Oxshott Heath and Woods is an area of woods and heathland in Oxshott, Surrey, England covering approximately 200 acres, as an area of common land. It is owned by a local authority, however historic rights of access and gathering dead wood where necessary for individual fires are shared and exercised by landowners in the parish of Oxshott which has existed since the end of the 19th century, created from the east of the village of Stoke D'Abernon which in this area was extremely scantly populated until the construction of Oxshott railway station.

==Description==

This area of 0.81 km2 has a geology simply shaping its topography where the London Clay stratum meets an overlying sand/sandstone stratum and the latter emerges to the surface. The area is centred on a tall outcrop of 'left behind' (uneroded) sand escarpment, from which views to Box Hill (near Dorking) can be made out to the south. Its lightly raised summit has a war memorial. The area is part of Esher Commons in council definitions and terms of habitat and is designated a Site of Special Scientific Interest.

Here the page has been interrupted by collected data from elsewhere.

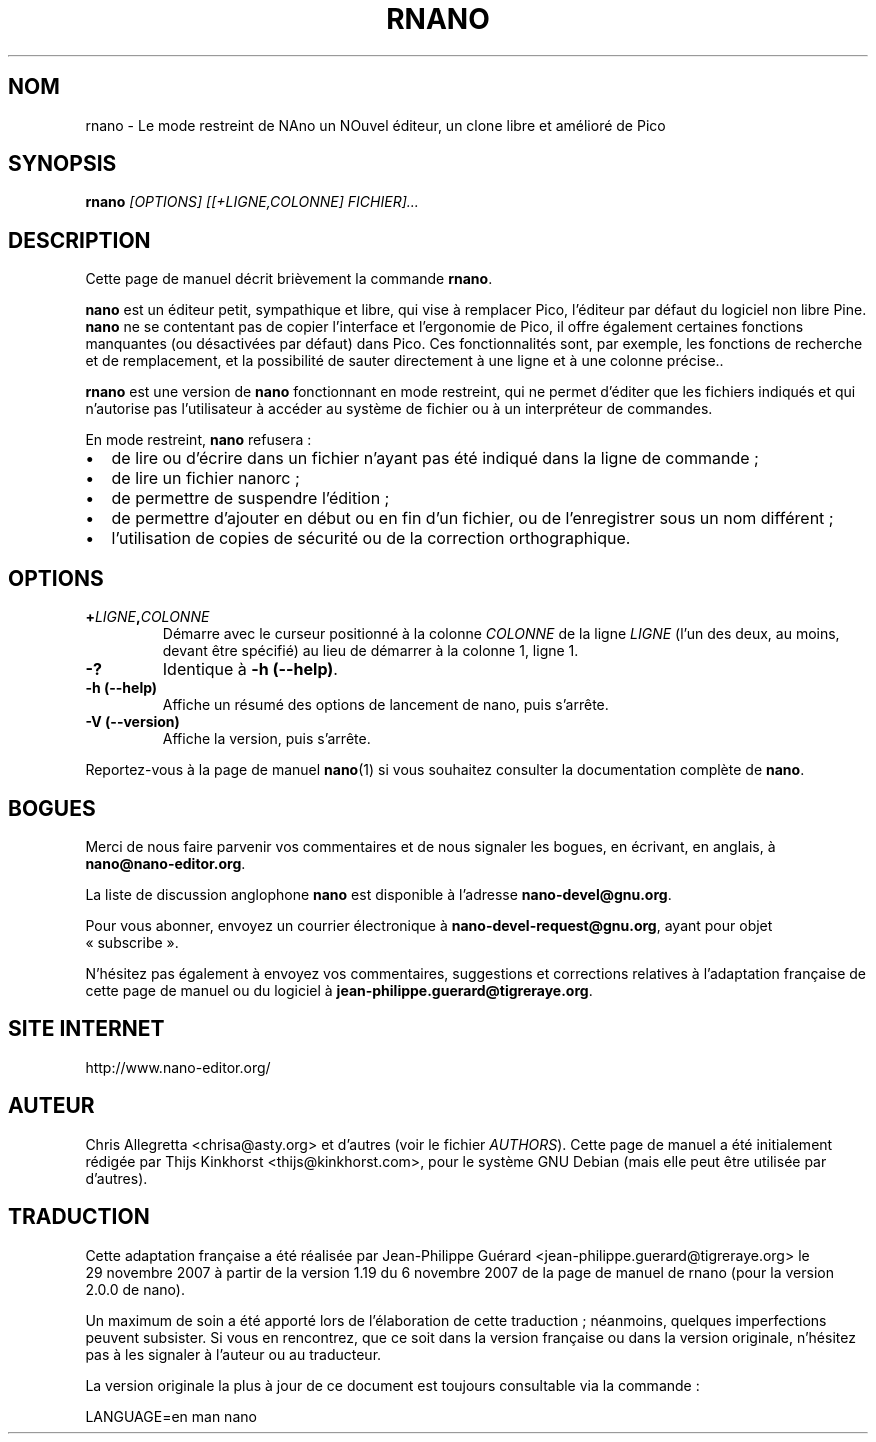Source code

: .\" Hey, EMACS: -*- nroff -*-
.\" Copyright (C) 2005, 2006, 2007 Free Software Foundation, Inc.
.\" Skeleton based on nano-tiny.1:
.\" Copyright (C) 2002 Free Software Foundation, Inc.
.\"
.\" Le travail d'adaptation française de cette page de manuel a été
.\" réalisé par Jean-Philippe Guérard, en 2006 et 2007. Ce travail
.\" d'adaptation est dans le domaine public. Attention, la page traduite
.\" reste soumise au droit d'auteur de ses auteurs originaux.
.\"
.\" The French translation of this document is a public domain work of
.\" Jean-Philippe Guérard. This translation work was made in 2006 and
.\" 2007. The translated man page in itself is still subject to the
.\" copyright of its original authors.
.\"
.\" This document is dual-licensed.  You may distribute and/or modify it
.\" under the terms of either of the following licenses:
.\"
.\" * The GNU General Public License, as published by the Free Software
.\"   Foundation, version 3 or (at your option) any later version.  You
.\"   should have received a copy of the GNU General Public License
.\"   along with this program.  If not, see
.\"   <http://www.gnu.org/licenses/>.
.\"
.\" * The GNU Free Documentation License, as published by the Free
.\"   Software Foundation, version 1.2 or (at your option) any later
.\"   version, with no Invariant Sections, no Front-Cover Texts, and no
.\"   Back-Cover Texts.  You should have received a copy of the GNU Free
.\"   Documentation License along with this program.  If not, see
.\"   <http://www.gnu.org/licenses/>.
.\"
.\" Ce document est publié sous une double licence. Vous pouvez
.\" le distribuer et le modifier selon les termes de l'une des deux
.\" licences ci-dessous :
.\"
.\" * La Licence publique générale GNU (GNU GPL) version 3 ou, à
.\"   votre choix, supérieure, telle que publiée par la Free
.\"   Software Foundation. Vous devriez avoir reçu une copie de la
.\"   Licence publique générale GNU avec ce programme. Si ce n'est pas
.\"   le cas, consultez <http://www.gnu.org/licenses/>.
.\"
.\" * La Licence de documentation libre GNU (GNU FDL), version 1.2 ou,
.\"   à votre choix, supérieure, telle que publiée par la Free
.\"   Software Foundation, sans section invariante, ni texte de
.\"   première ou de quatrième de couverture. Vous devriez avoir reçu
.\"   une copie de la Licence de documentation libre GNU avec ce
.\"   programme. Si ce n'est pas le cas, consultez
.\"   <http://www.gnu.org/licenses/>.
.\"
.\" $Id: rnano.1 5071 2014-07-16 17:25:55Z jordi $
.TH RNANO 1 "version 2.0.0" "29\ novembre\ 20O7"
.\" Please adjust this date whenever revising the manpage.
.\" Merci de modifier ces dates à chaque mise à jour de cette page.
.\"
.SH NOM
rnano \- Le mode restreint de NAno un NOuvel éditeur, un clone libre et 
amélioré de Pico

.SH SYNOPSIS
.B rnano
.I [OPTIONS]\ [[+LIGNE,COLONNE]\ FICHIER]...
.br

.SH DESCRIPTION
Cette page de manuel décrit brièvement la commande \fBrnano\fR.
.PP
.\" TeX users may be more comfortable with the \fB<whatever>\fP and
.\" \fI<whatever>\fP escape sequences to invoke bold face and italics, 
.\" respectively.
\fBnano\fR est un éditeur petit, sympathique et libre, qui vise à 
remplacer Pico, l'éditeur par défaut du logiciel non libre Pine. 
\fBnano\fR ne se contentant pas de copier l'interface et l'ergonomie de 
Pico, il offre également certaines fonctions manquantes (ou désactivées 
par défaut) dans Pico. Ces fonctionnalités sont, par exemple, les 
fonctions de recherche et de remplacement, et la possibilité de sauter 
directement à une ligne et à une colonne précise..
.PP
\fBrnano\fP est une version de \fBnano\fP fonctionnant en mode 
restreint, qui ne permet d'éditer que les fichiers indiqués et qui 
n'autorise pas l'utilisateur à accéder au système de fichier ou à un 
interpréteur de commandes.
.PP
En mode restreint, \fBnano\fP refusera\ :
.IP \[bu] 2
de lire ou d'écrire dans un fichier n'ayant pas été indiqué dans la 
ligne de commande\ ;
.IP \[bu]
de lire un fichier nanorc\ ;
.IP \[bu]
de permettre de suspendre l'édition\ ;
.IP \[bu]
de permettre d'ajouter en début ou en fin d'un fichier, ou de 
l'enregistrer sous un nom différent\ ;
.IP \[bu]
l'utilisation de copies de sécurité ou de la correction orthographique.

.SH OPTIONS
.TP
.B +\fILIGNE\fP,\fICOLONNE\fP
Démarre avec le curseur positionné à la colonne \fICOLONNE\fP de
la ligne \fILIGNE\fR (l'un des deux, au moins, devant être spécifié) au
lieu de démarrer à la colonne\ 1, ligne\ 1.
.TP
.B \-?
Identique à \fB\-h (\-\-help)\fP.
.TP
.B \-h (\-\-help)
Affiche un résumé des options de lancement de nano, puis s'arrête.
.TP
.B \-V (\-\-version)
Affiche la version, puis s'arrête.
.PP
Reportez-vous à la page de manuel \fBnano\fP(1) si vous souhaitez 
consulter la documentation complète de \fBnano\fP.

.SH BOGUES
Merci de nous faire parvenir vos commentaires et de nous signaler les
bogues, en écrivant, en anglais, à \fBnano@nano-editor.org\fR.

La liste de discussion anglophone \fBnano\fR est disponible à l'adresse
\fBnano-devel@gnu.org\fR.

Pour vous abonner, envoyez un courrier électronique à
\fBnano-devel-request@gnu.org\fR, ayant pour objet «\ subscribe\ ».

N'hésitez pas également à envoyez vos commentaires, suggestions et
corrections relatives à l'adaptation française de cette page de manuel
ou du logiciel à \fBjean-philippe.guerard@tigreraye.org\fR.

.SH "SITE INTERNET"
http://www.nano-editor.org/

.SH AUTEUR
Chris Allegretta <chrisa@asty.org> et d'autres (voir le fichier
\fIAUTHORS\fR). Cette page de manuel a été initialement rédigée par 
Thijs Kinkhorst <thijs@kinkhorst.com>, pour le système GNU Debian (mais 
elle peut être utilisée par d'autres).

.SH TRADUCTION
Cette adaptation française a été réalisée par Jean-Philippe\ Guérard
<jean-philippe.guerard@tigreraye.org> le 29\ novembre\ 2007 à partir
de la version 1.19 du 6\ novembre\ 2007 de la page de manuel de rnano 
(pour la version 2.0.0 de nano).

Un maximum de soin a été apporté lors de l'élaboration de cette
traduction\ ; néanmoins, quelques imperfections peuvent subsister. Si
vous en rencontrez, que ce soit dans la version française ou dans la
version originale, n'hésitez pas à les signaler à l'auteur ou au
traducteur.

La version originale la plus à jour de ce document est toujours
consultable via la commande\ :

LANGUAGE=en man nano
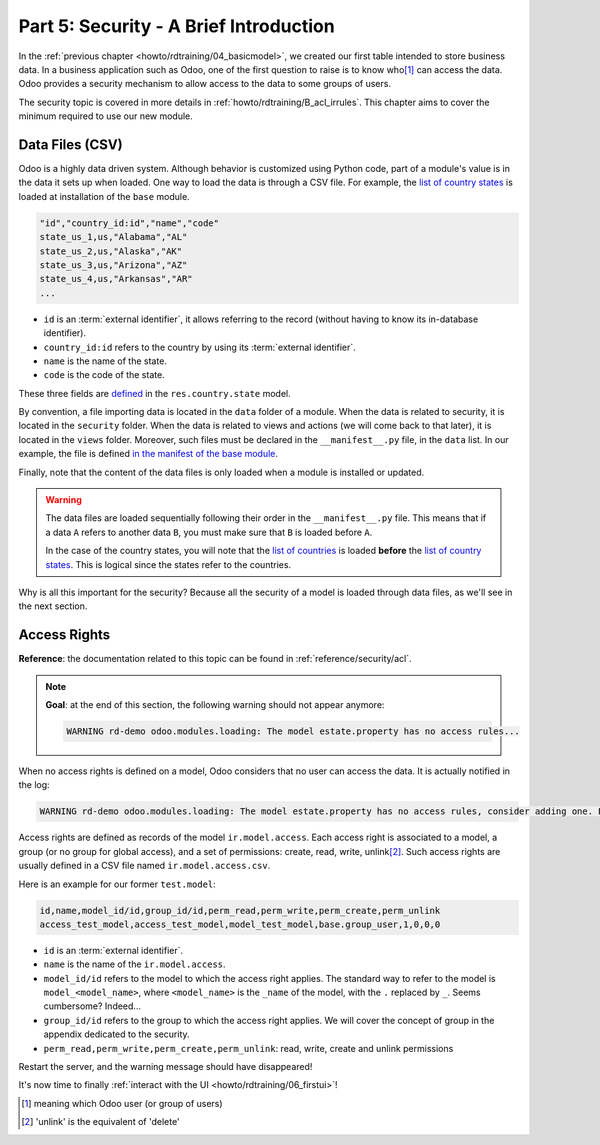 .. _howto/rdtraining/05_securityintro:

=======================================
Part 5: Security - A Brief Introduction
=======================================

In the :ref:`previous chapter <howto/rdtraining/04_basicmodel>`, we created our first table intended
to store business data. In a business application such as Odoo, one of the first question to raise
is to know who\ [#who]_ can access the data. Odoo provides a security mechanism to allow access
to the data to some groups of users.

The security topic is covered in more details in :ref:`howto/rdtraining/B_acl_irrules`. This chapter
aims to cover the minimum required to use our new module.

Data Files (CSV)
================

Odoo is a highly data driven system. Although behavior is customized using Python code, part of a
module's value is in the data it sets up when loaded. One way to load the data is through a CSV
file. For example, the
`list of country states <https://github.com/odoo/odoo/blob/master/odoo/addons/base/data/res.country.state.csv>`__
is loaded at installation of the ``base`` module.

.. code-block:: text

    "id","country_id:id","name","code"
    state_us_1,us,"Alabama","AL"
    state_us_2,us,"Alaska","AK"
    state_us_3,us,"Arizona","AZ"
    state_us_4,us,"Arkansas","AR"
    ...

- ``id`` is an :term:`external identifier`, it allows referring to the record
  (without having to know its in-database identifier).
- ``country_id:id`` refers to the country by using its :term:`external identifier`.
- ``name`` is the name of the state.
- ``code`` is the code of the state.

These three fields are
`defined <https://github.com/odoo/odoo/blob/2ad2f3d6567b6266fc42c6d2999d11f3066b282c/odoo/addons/base/models/res_country.py#L108-L111>`__
in the ``res.country.state`` model.

By convention, a file importing data is located in the ``data`` folder of a module. When the data
is related to security, it is located in the ``security`` folder. When the data is related to
views and actions (we will come back to that later),  it is located in the ``views`` folder.
Moreover, such files must be declared in the ``__manifest__.py`` file, in the ``data``
list. In our example, the file is defined
`in the manifest of the base module <https://github.com/odoo/odoo/blob/e8697f609372cd61b045c4ee2c7f0fcfb496f58a/odoo/addons/base/__manifest__.py#L29>`__.

Finally, note that the content of the data files is only loaded when a module is installed or
updated.

.. warning::

    The data files are loaded sequentially following their order in the ``__manifest__.py`` file.
    This means that if a data ``A`` refers to another data ``B``, you must make sure that ``B``
    is loaded before ``A``.

    In the case of the country states, you will note that the
    `list of countries <https://github.com/odoo/odoo/blob/e8697f609372cd61b045c4ee2c7f0fcfb496f58a/odoo/addons/base/__manifest__.py#L22>`__
    is loaded **before** the
    `list of country states <https://github.com/odoo/odoo/blob/e8697f609372cd61b045c4ee2c7f0fcfb496f58a/odoo/addons/base/__manifest__.py#L29>`__.
    This is logical since the states refer to the countries.

Why is all this important for the security? Because all the security of a model is loaded through
data files, as we'll see in the next section.

Access Rights
=============

**Reference**: the documentation related to this topic can be found in
:ref:`reference/security/acl`.

.. note::

    **Goal**: at the end of this section, the following warning should not appear anymore:

    .. code-block:: text

        WARNING rd-demo odoo.modules.loading: The model estate.property has no access rules...

When no access rights is defined on a model, Odoo considers that no user can access the data.
It is actually notified in the log:

.. code-block:: text

    WARNING rd-demo odoo.modules.loading: The model estate.property has no access rules, consider adding one. E.g. access_estate_property,access_estate_property,model_estate_property,base.group_user,1,0,0,0

Access rights are defined as records of the model ``ir.model.access``. Each
access right is associated to a model, a group (or no group for global
access), and a set of permissions: create, read, write, unlink\ [#unlink]_. Such access
rights are usually defined in a CSV file named
``ir.model.access.csv``.

Here is an example for our former ``test.model``:

.. code-block:: text

    id,name,model_id/id,group_id/id,perm_read,perm_write,perm_create,perm_unlink
    access_test_model,access_test_model,model_test_model,base.group_user,1,0,0,0

- ``id`` is an :term:`external identifier`.
- ``name`` is the name of the ``ir.model.access``.
- ``model_id/id`` refers to the model to which the access right applies. The standard way to refer
  to the model is ``model_<model_name>``, where ``<model_name>`` is the ``_name`` of the model,
  with the ``.`` replaced by ``_``. Seems cumbersome? Indeed...
- ``group_id/id`` refers to the group to which the access right applies. We will cover the concept
  of group in the appendix dedicated to the security.
- ``perm_read,perm_write,perm_create,perm_unlink``: read, write, create and unlink permissions

.. exercise:: Add access rights.

    Create the ``ir.model.access.csv`` file in the appropriate folder and define it in the
    ``__manifest__.py`` file.

    Give the read, write, create and unlink permissions to the group ``base.group_user``.

    Tip: the warning message in the log gives you most of the solution ;-)

Restart the server, and the warning message should have disappeared!

It's now time to finally :ref:`interact with the UI <howto/rdtraining/06_firstui>`!

.. [#who] meaning which Odoo user (or group of users)

.. [#unlink] 'unlink' is the equivalent of 'delete'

The woodland contains varied patches of deciduous and coniferous trees depending on soil type:
- mature and young oak
- beech
- birch
- silver birch (on relatively dry heath)
- Scots Pine (on relatively dry heath)

It is bordered to the south by the New Guildford Line (the local railway), to the east by the north-south A244 running between Esher and Leatherhead, to the north by the (Portsmouth Road) as aligned since the late 20th century followed by a wooded area that continues north towards Esher as Esher Commons, and the west by a large cluster of residential development of Oxshott itself. Oxshott Woods provide a healthy recreational area for visitors, set on a sloping escarpment with almost flat and more challenging walks.

Unlike the neighbouring Esher Commons proper, Oxshott Heath is managed by a board of conservators originally established by a provisional order made under the Commons Act 1876, and confirmed by a 1904 Order. and the award made under the order.

A common land status applies as to access and rights to domestic (own use) firewood for particular households and subject not to misuse and it is owned by the local authority.

In 1935 a circular Anglo-Saxon bronze brooch of the early tenth century was found, deposited in the British Museum where it is an exhibited collection piece. It is believed to be manufactured in England and has very fine detailing of snakes carved into it.

In 2007 prospective major tree felling was scaled back.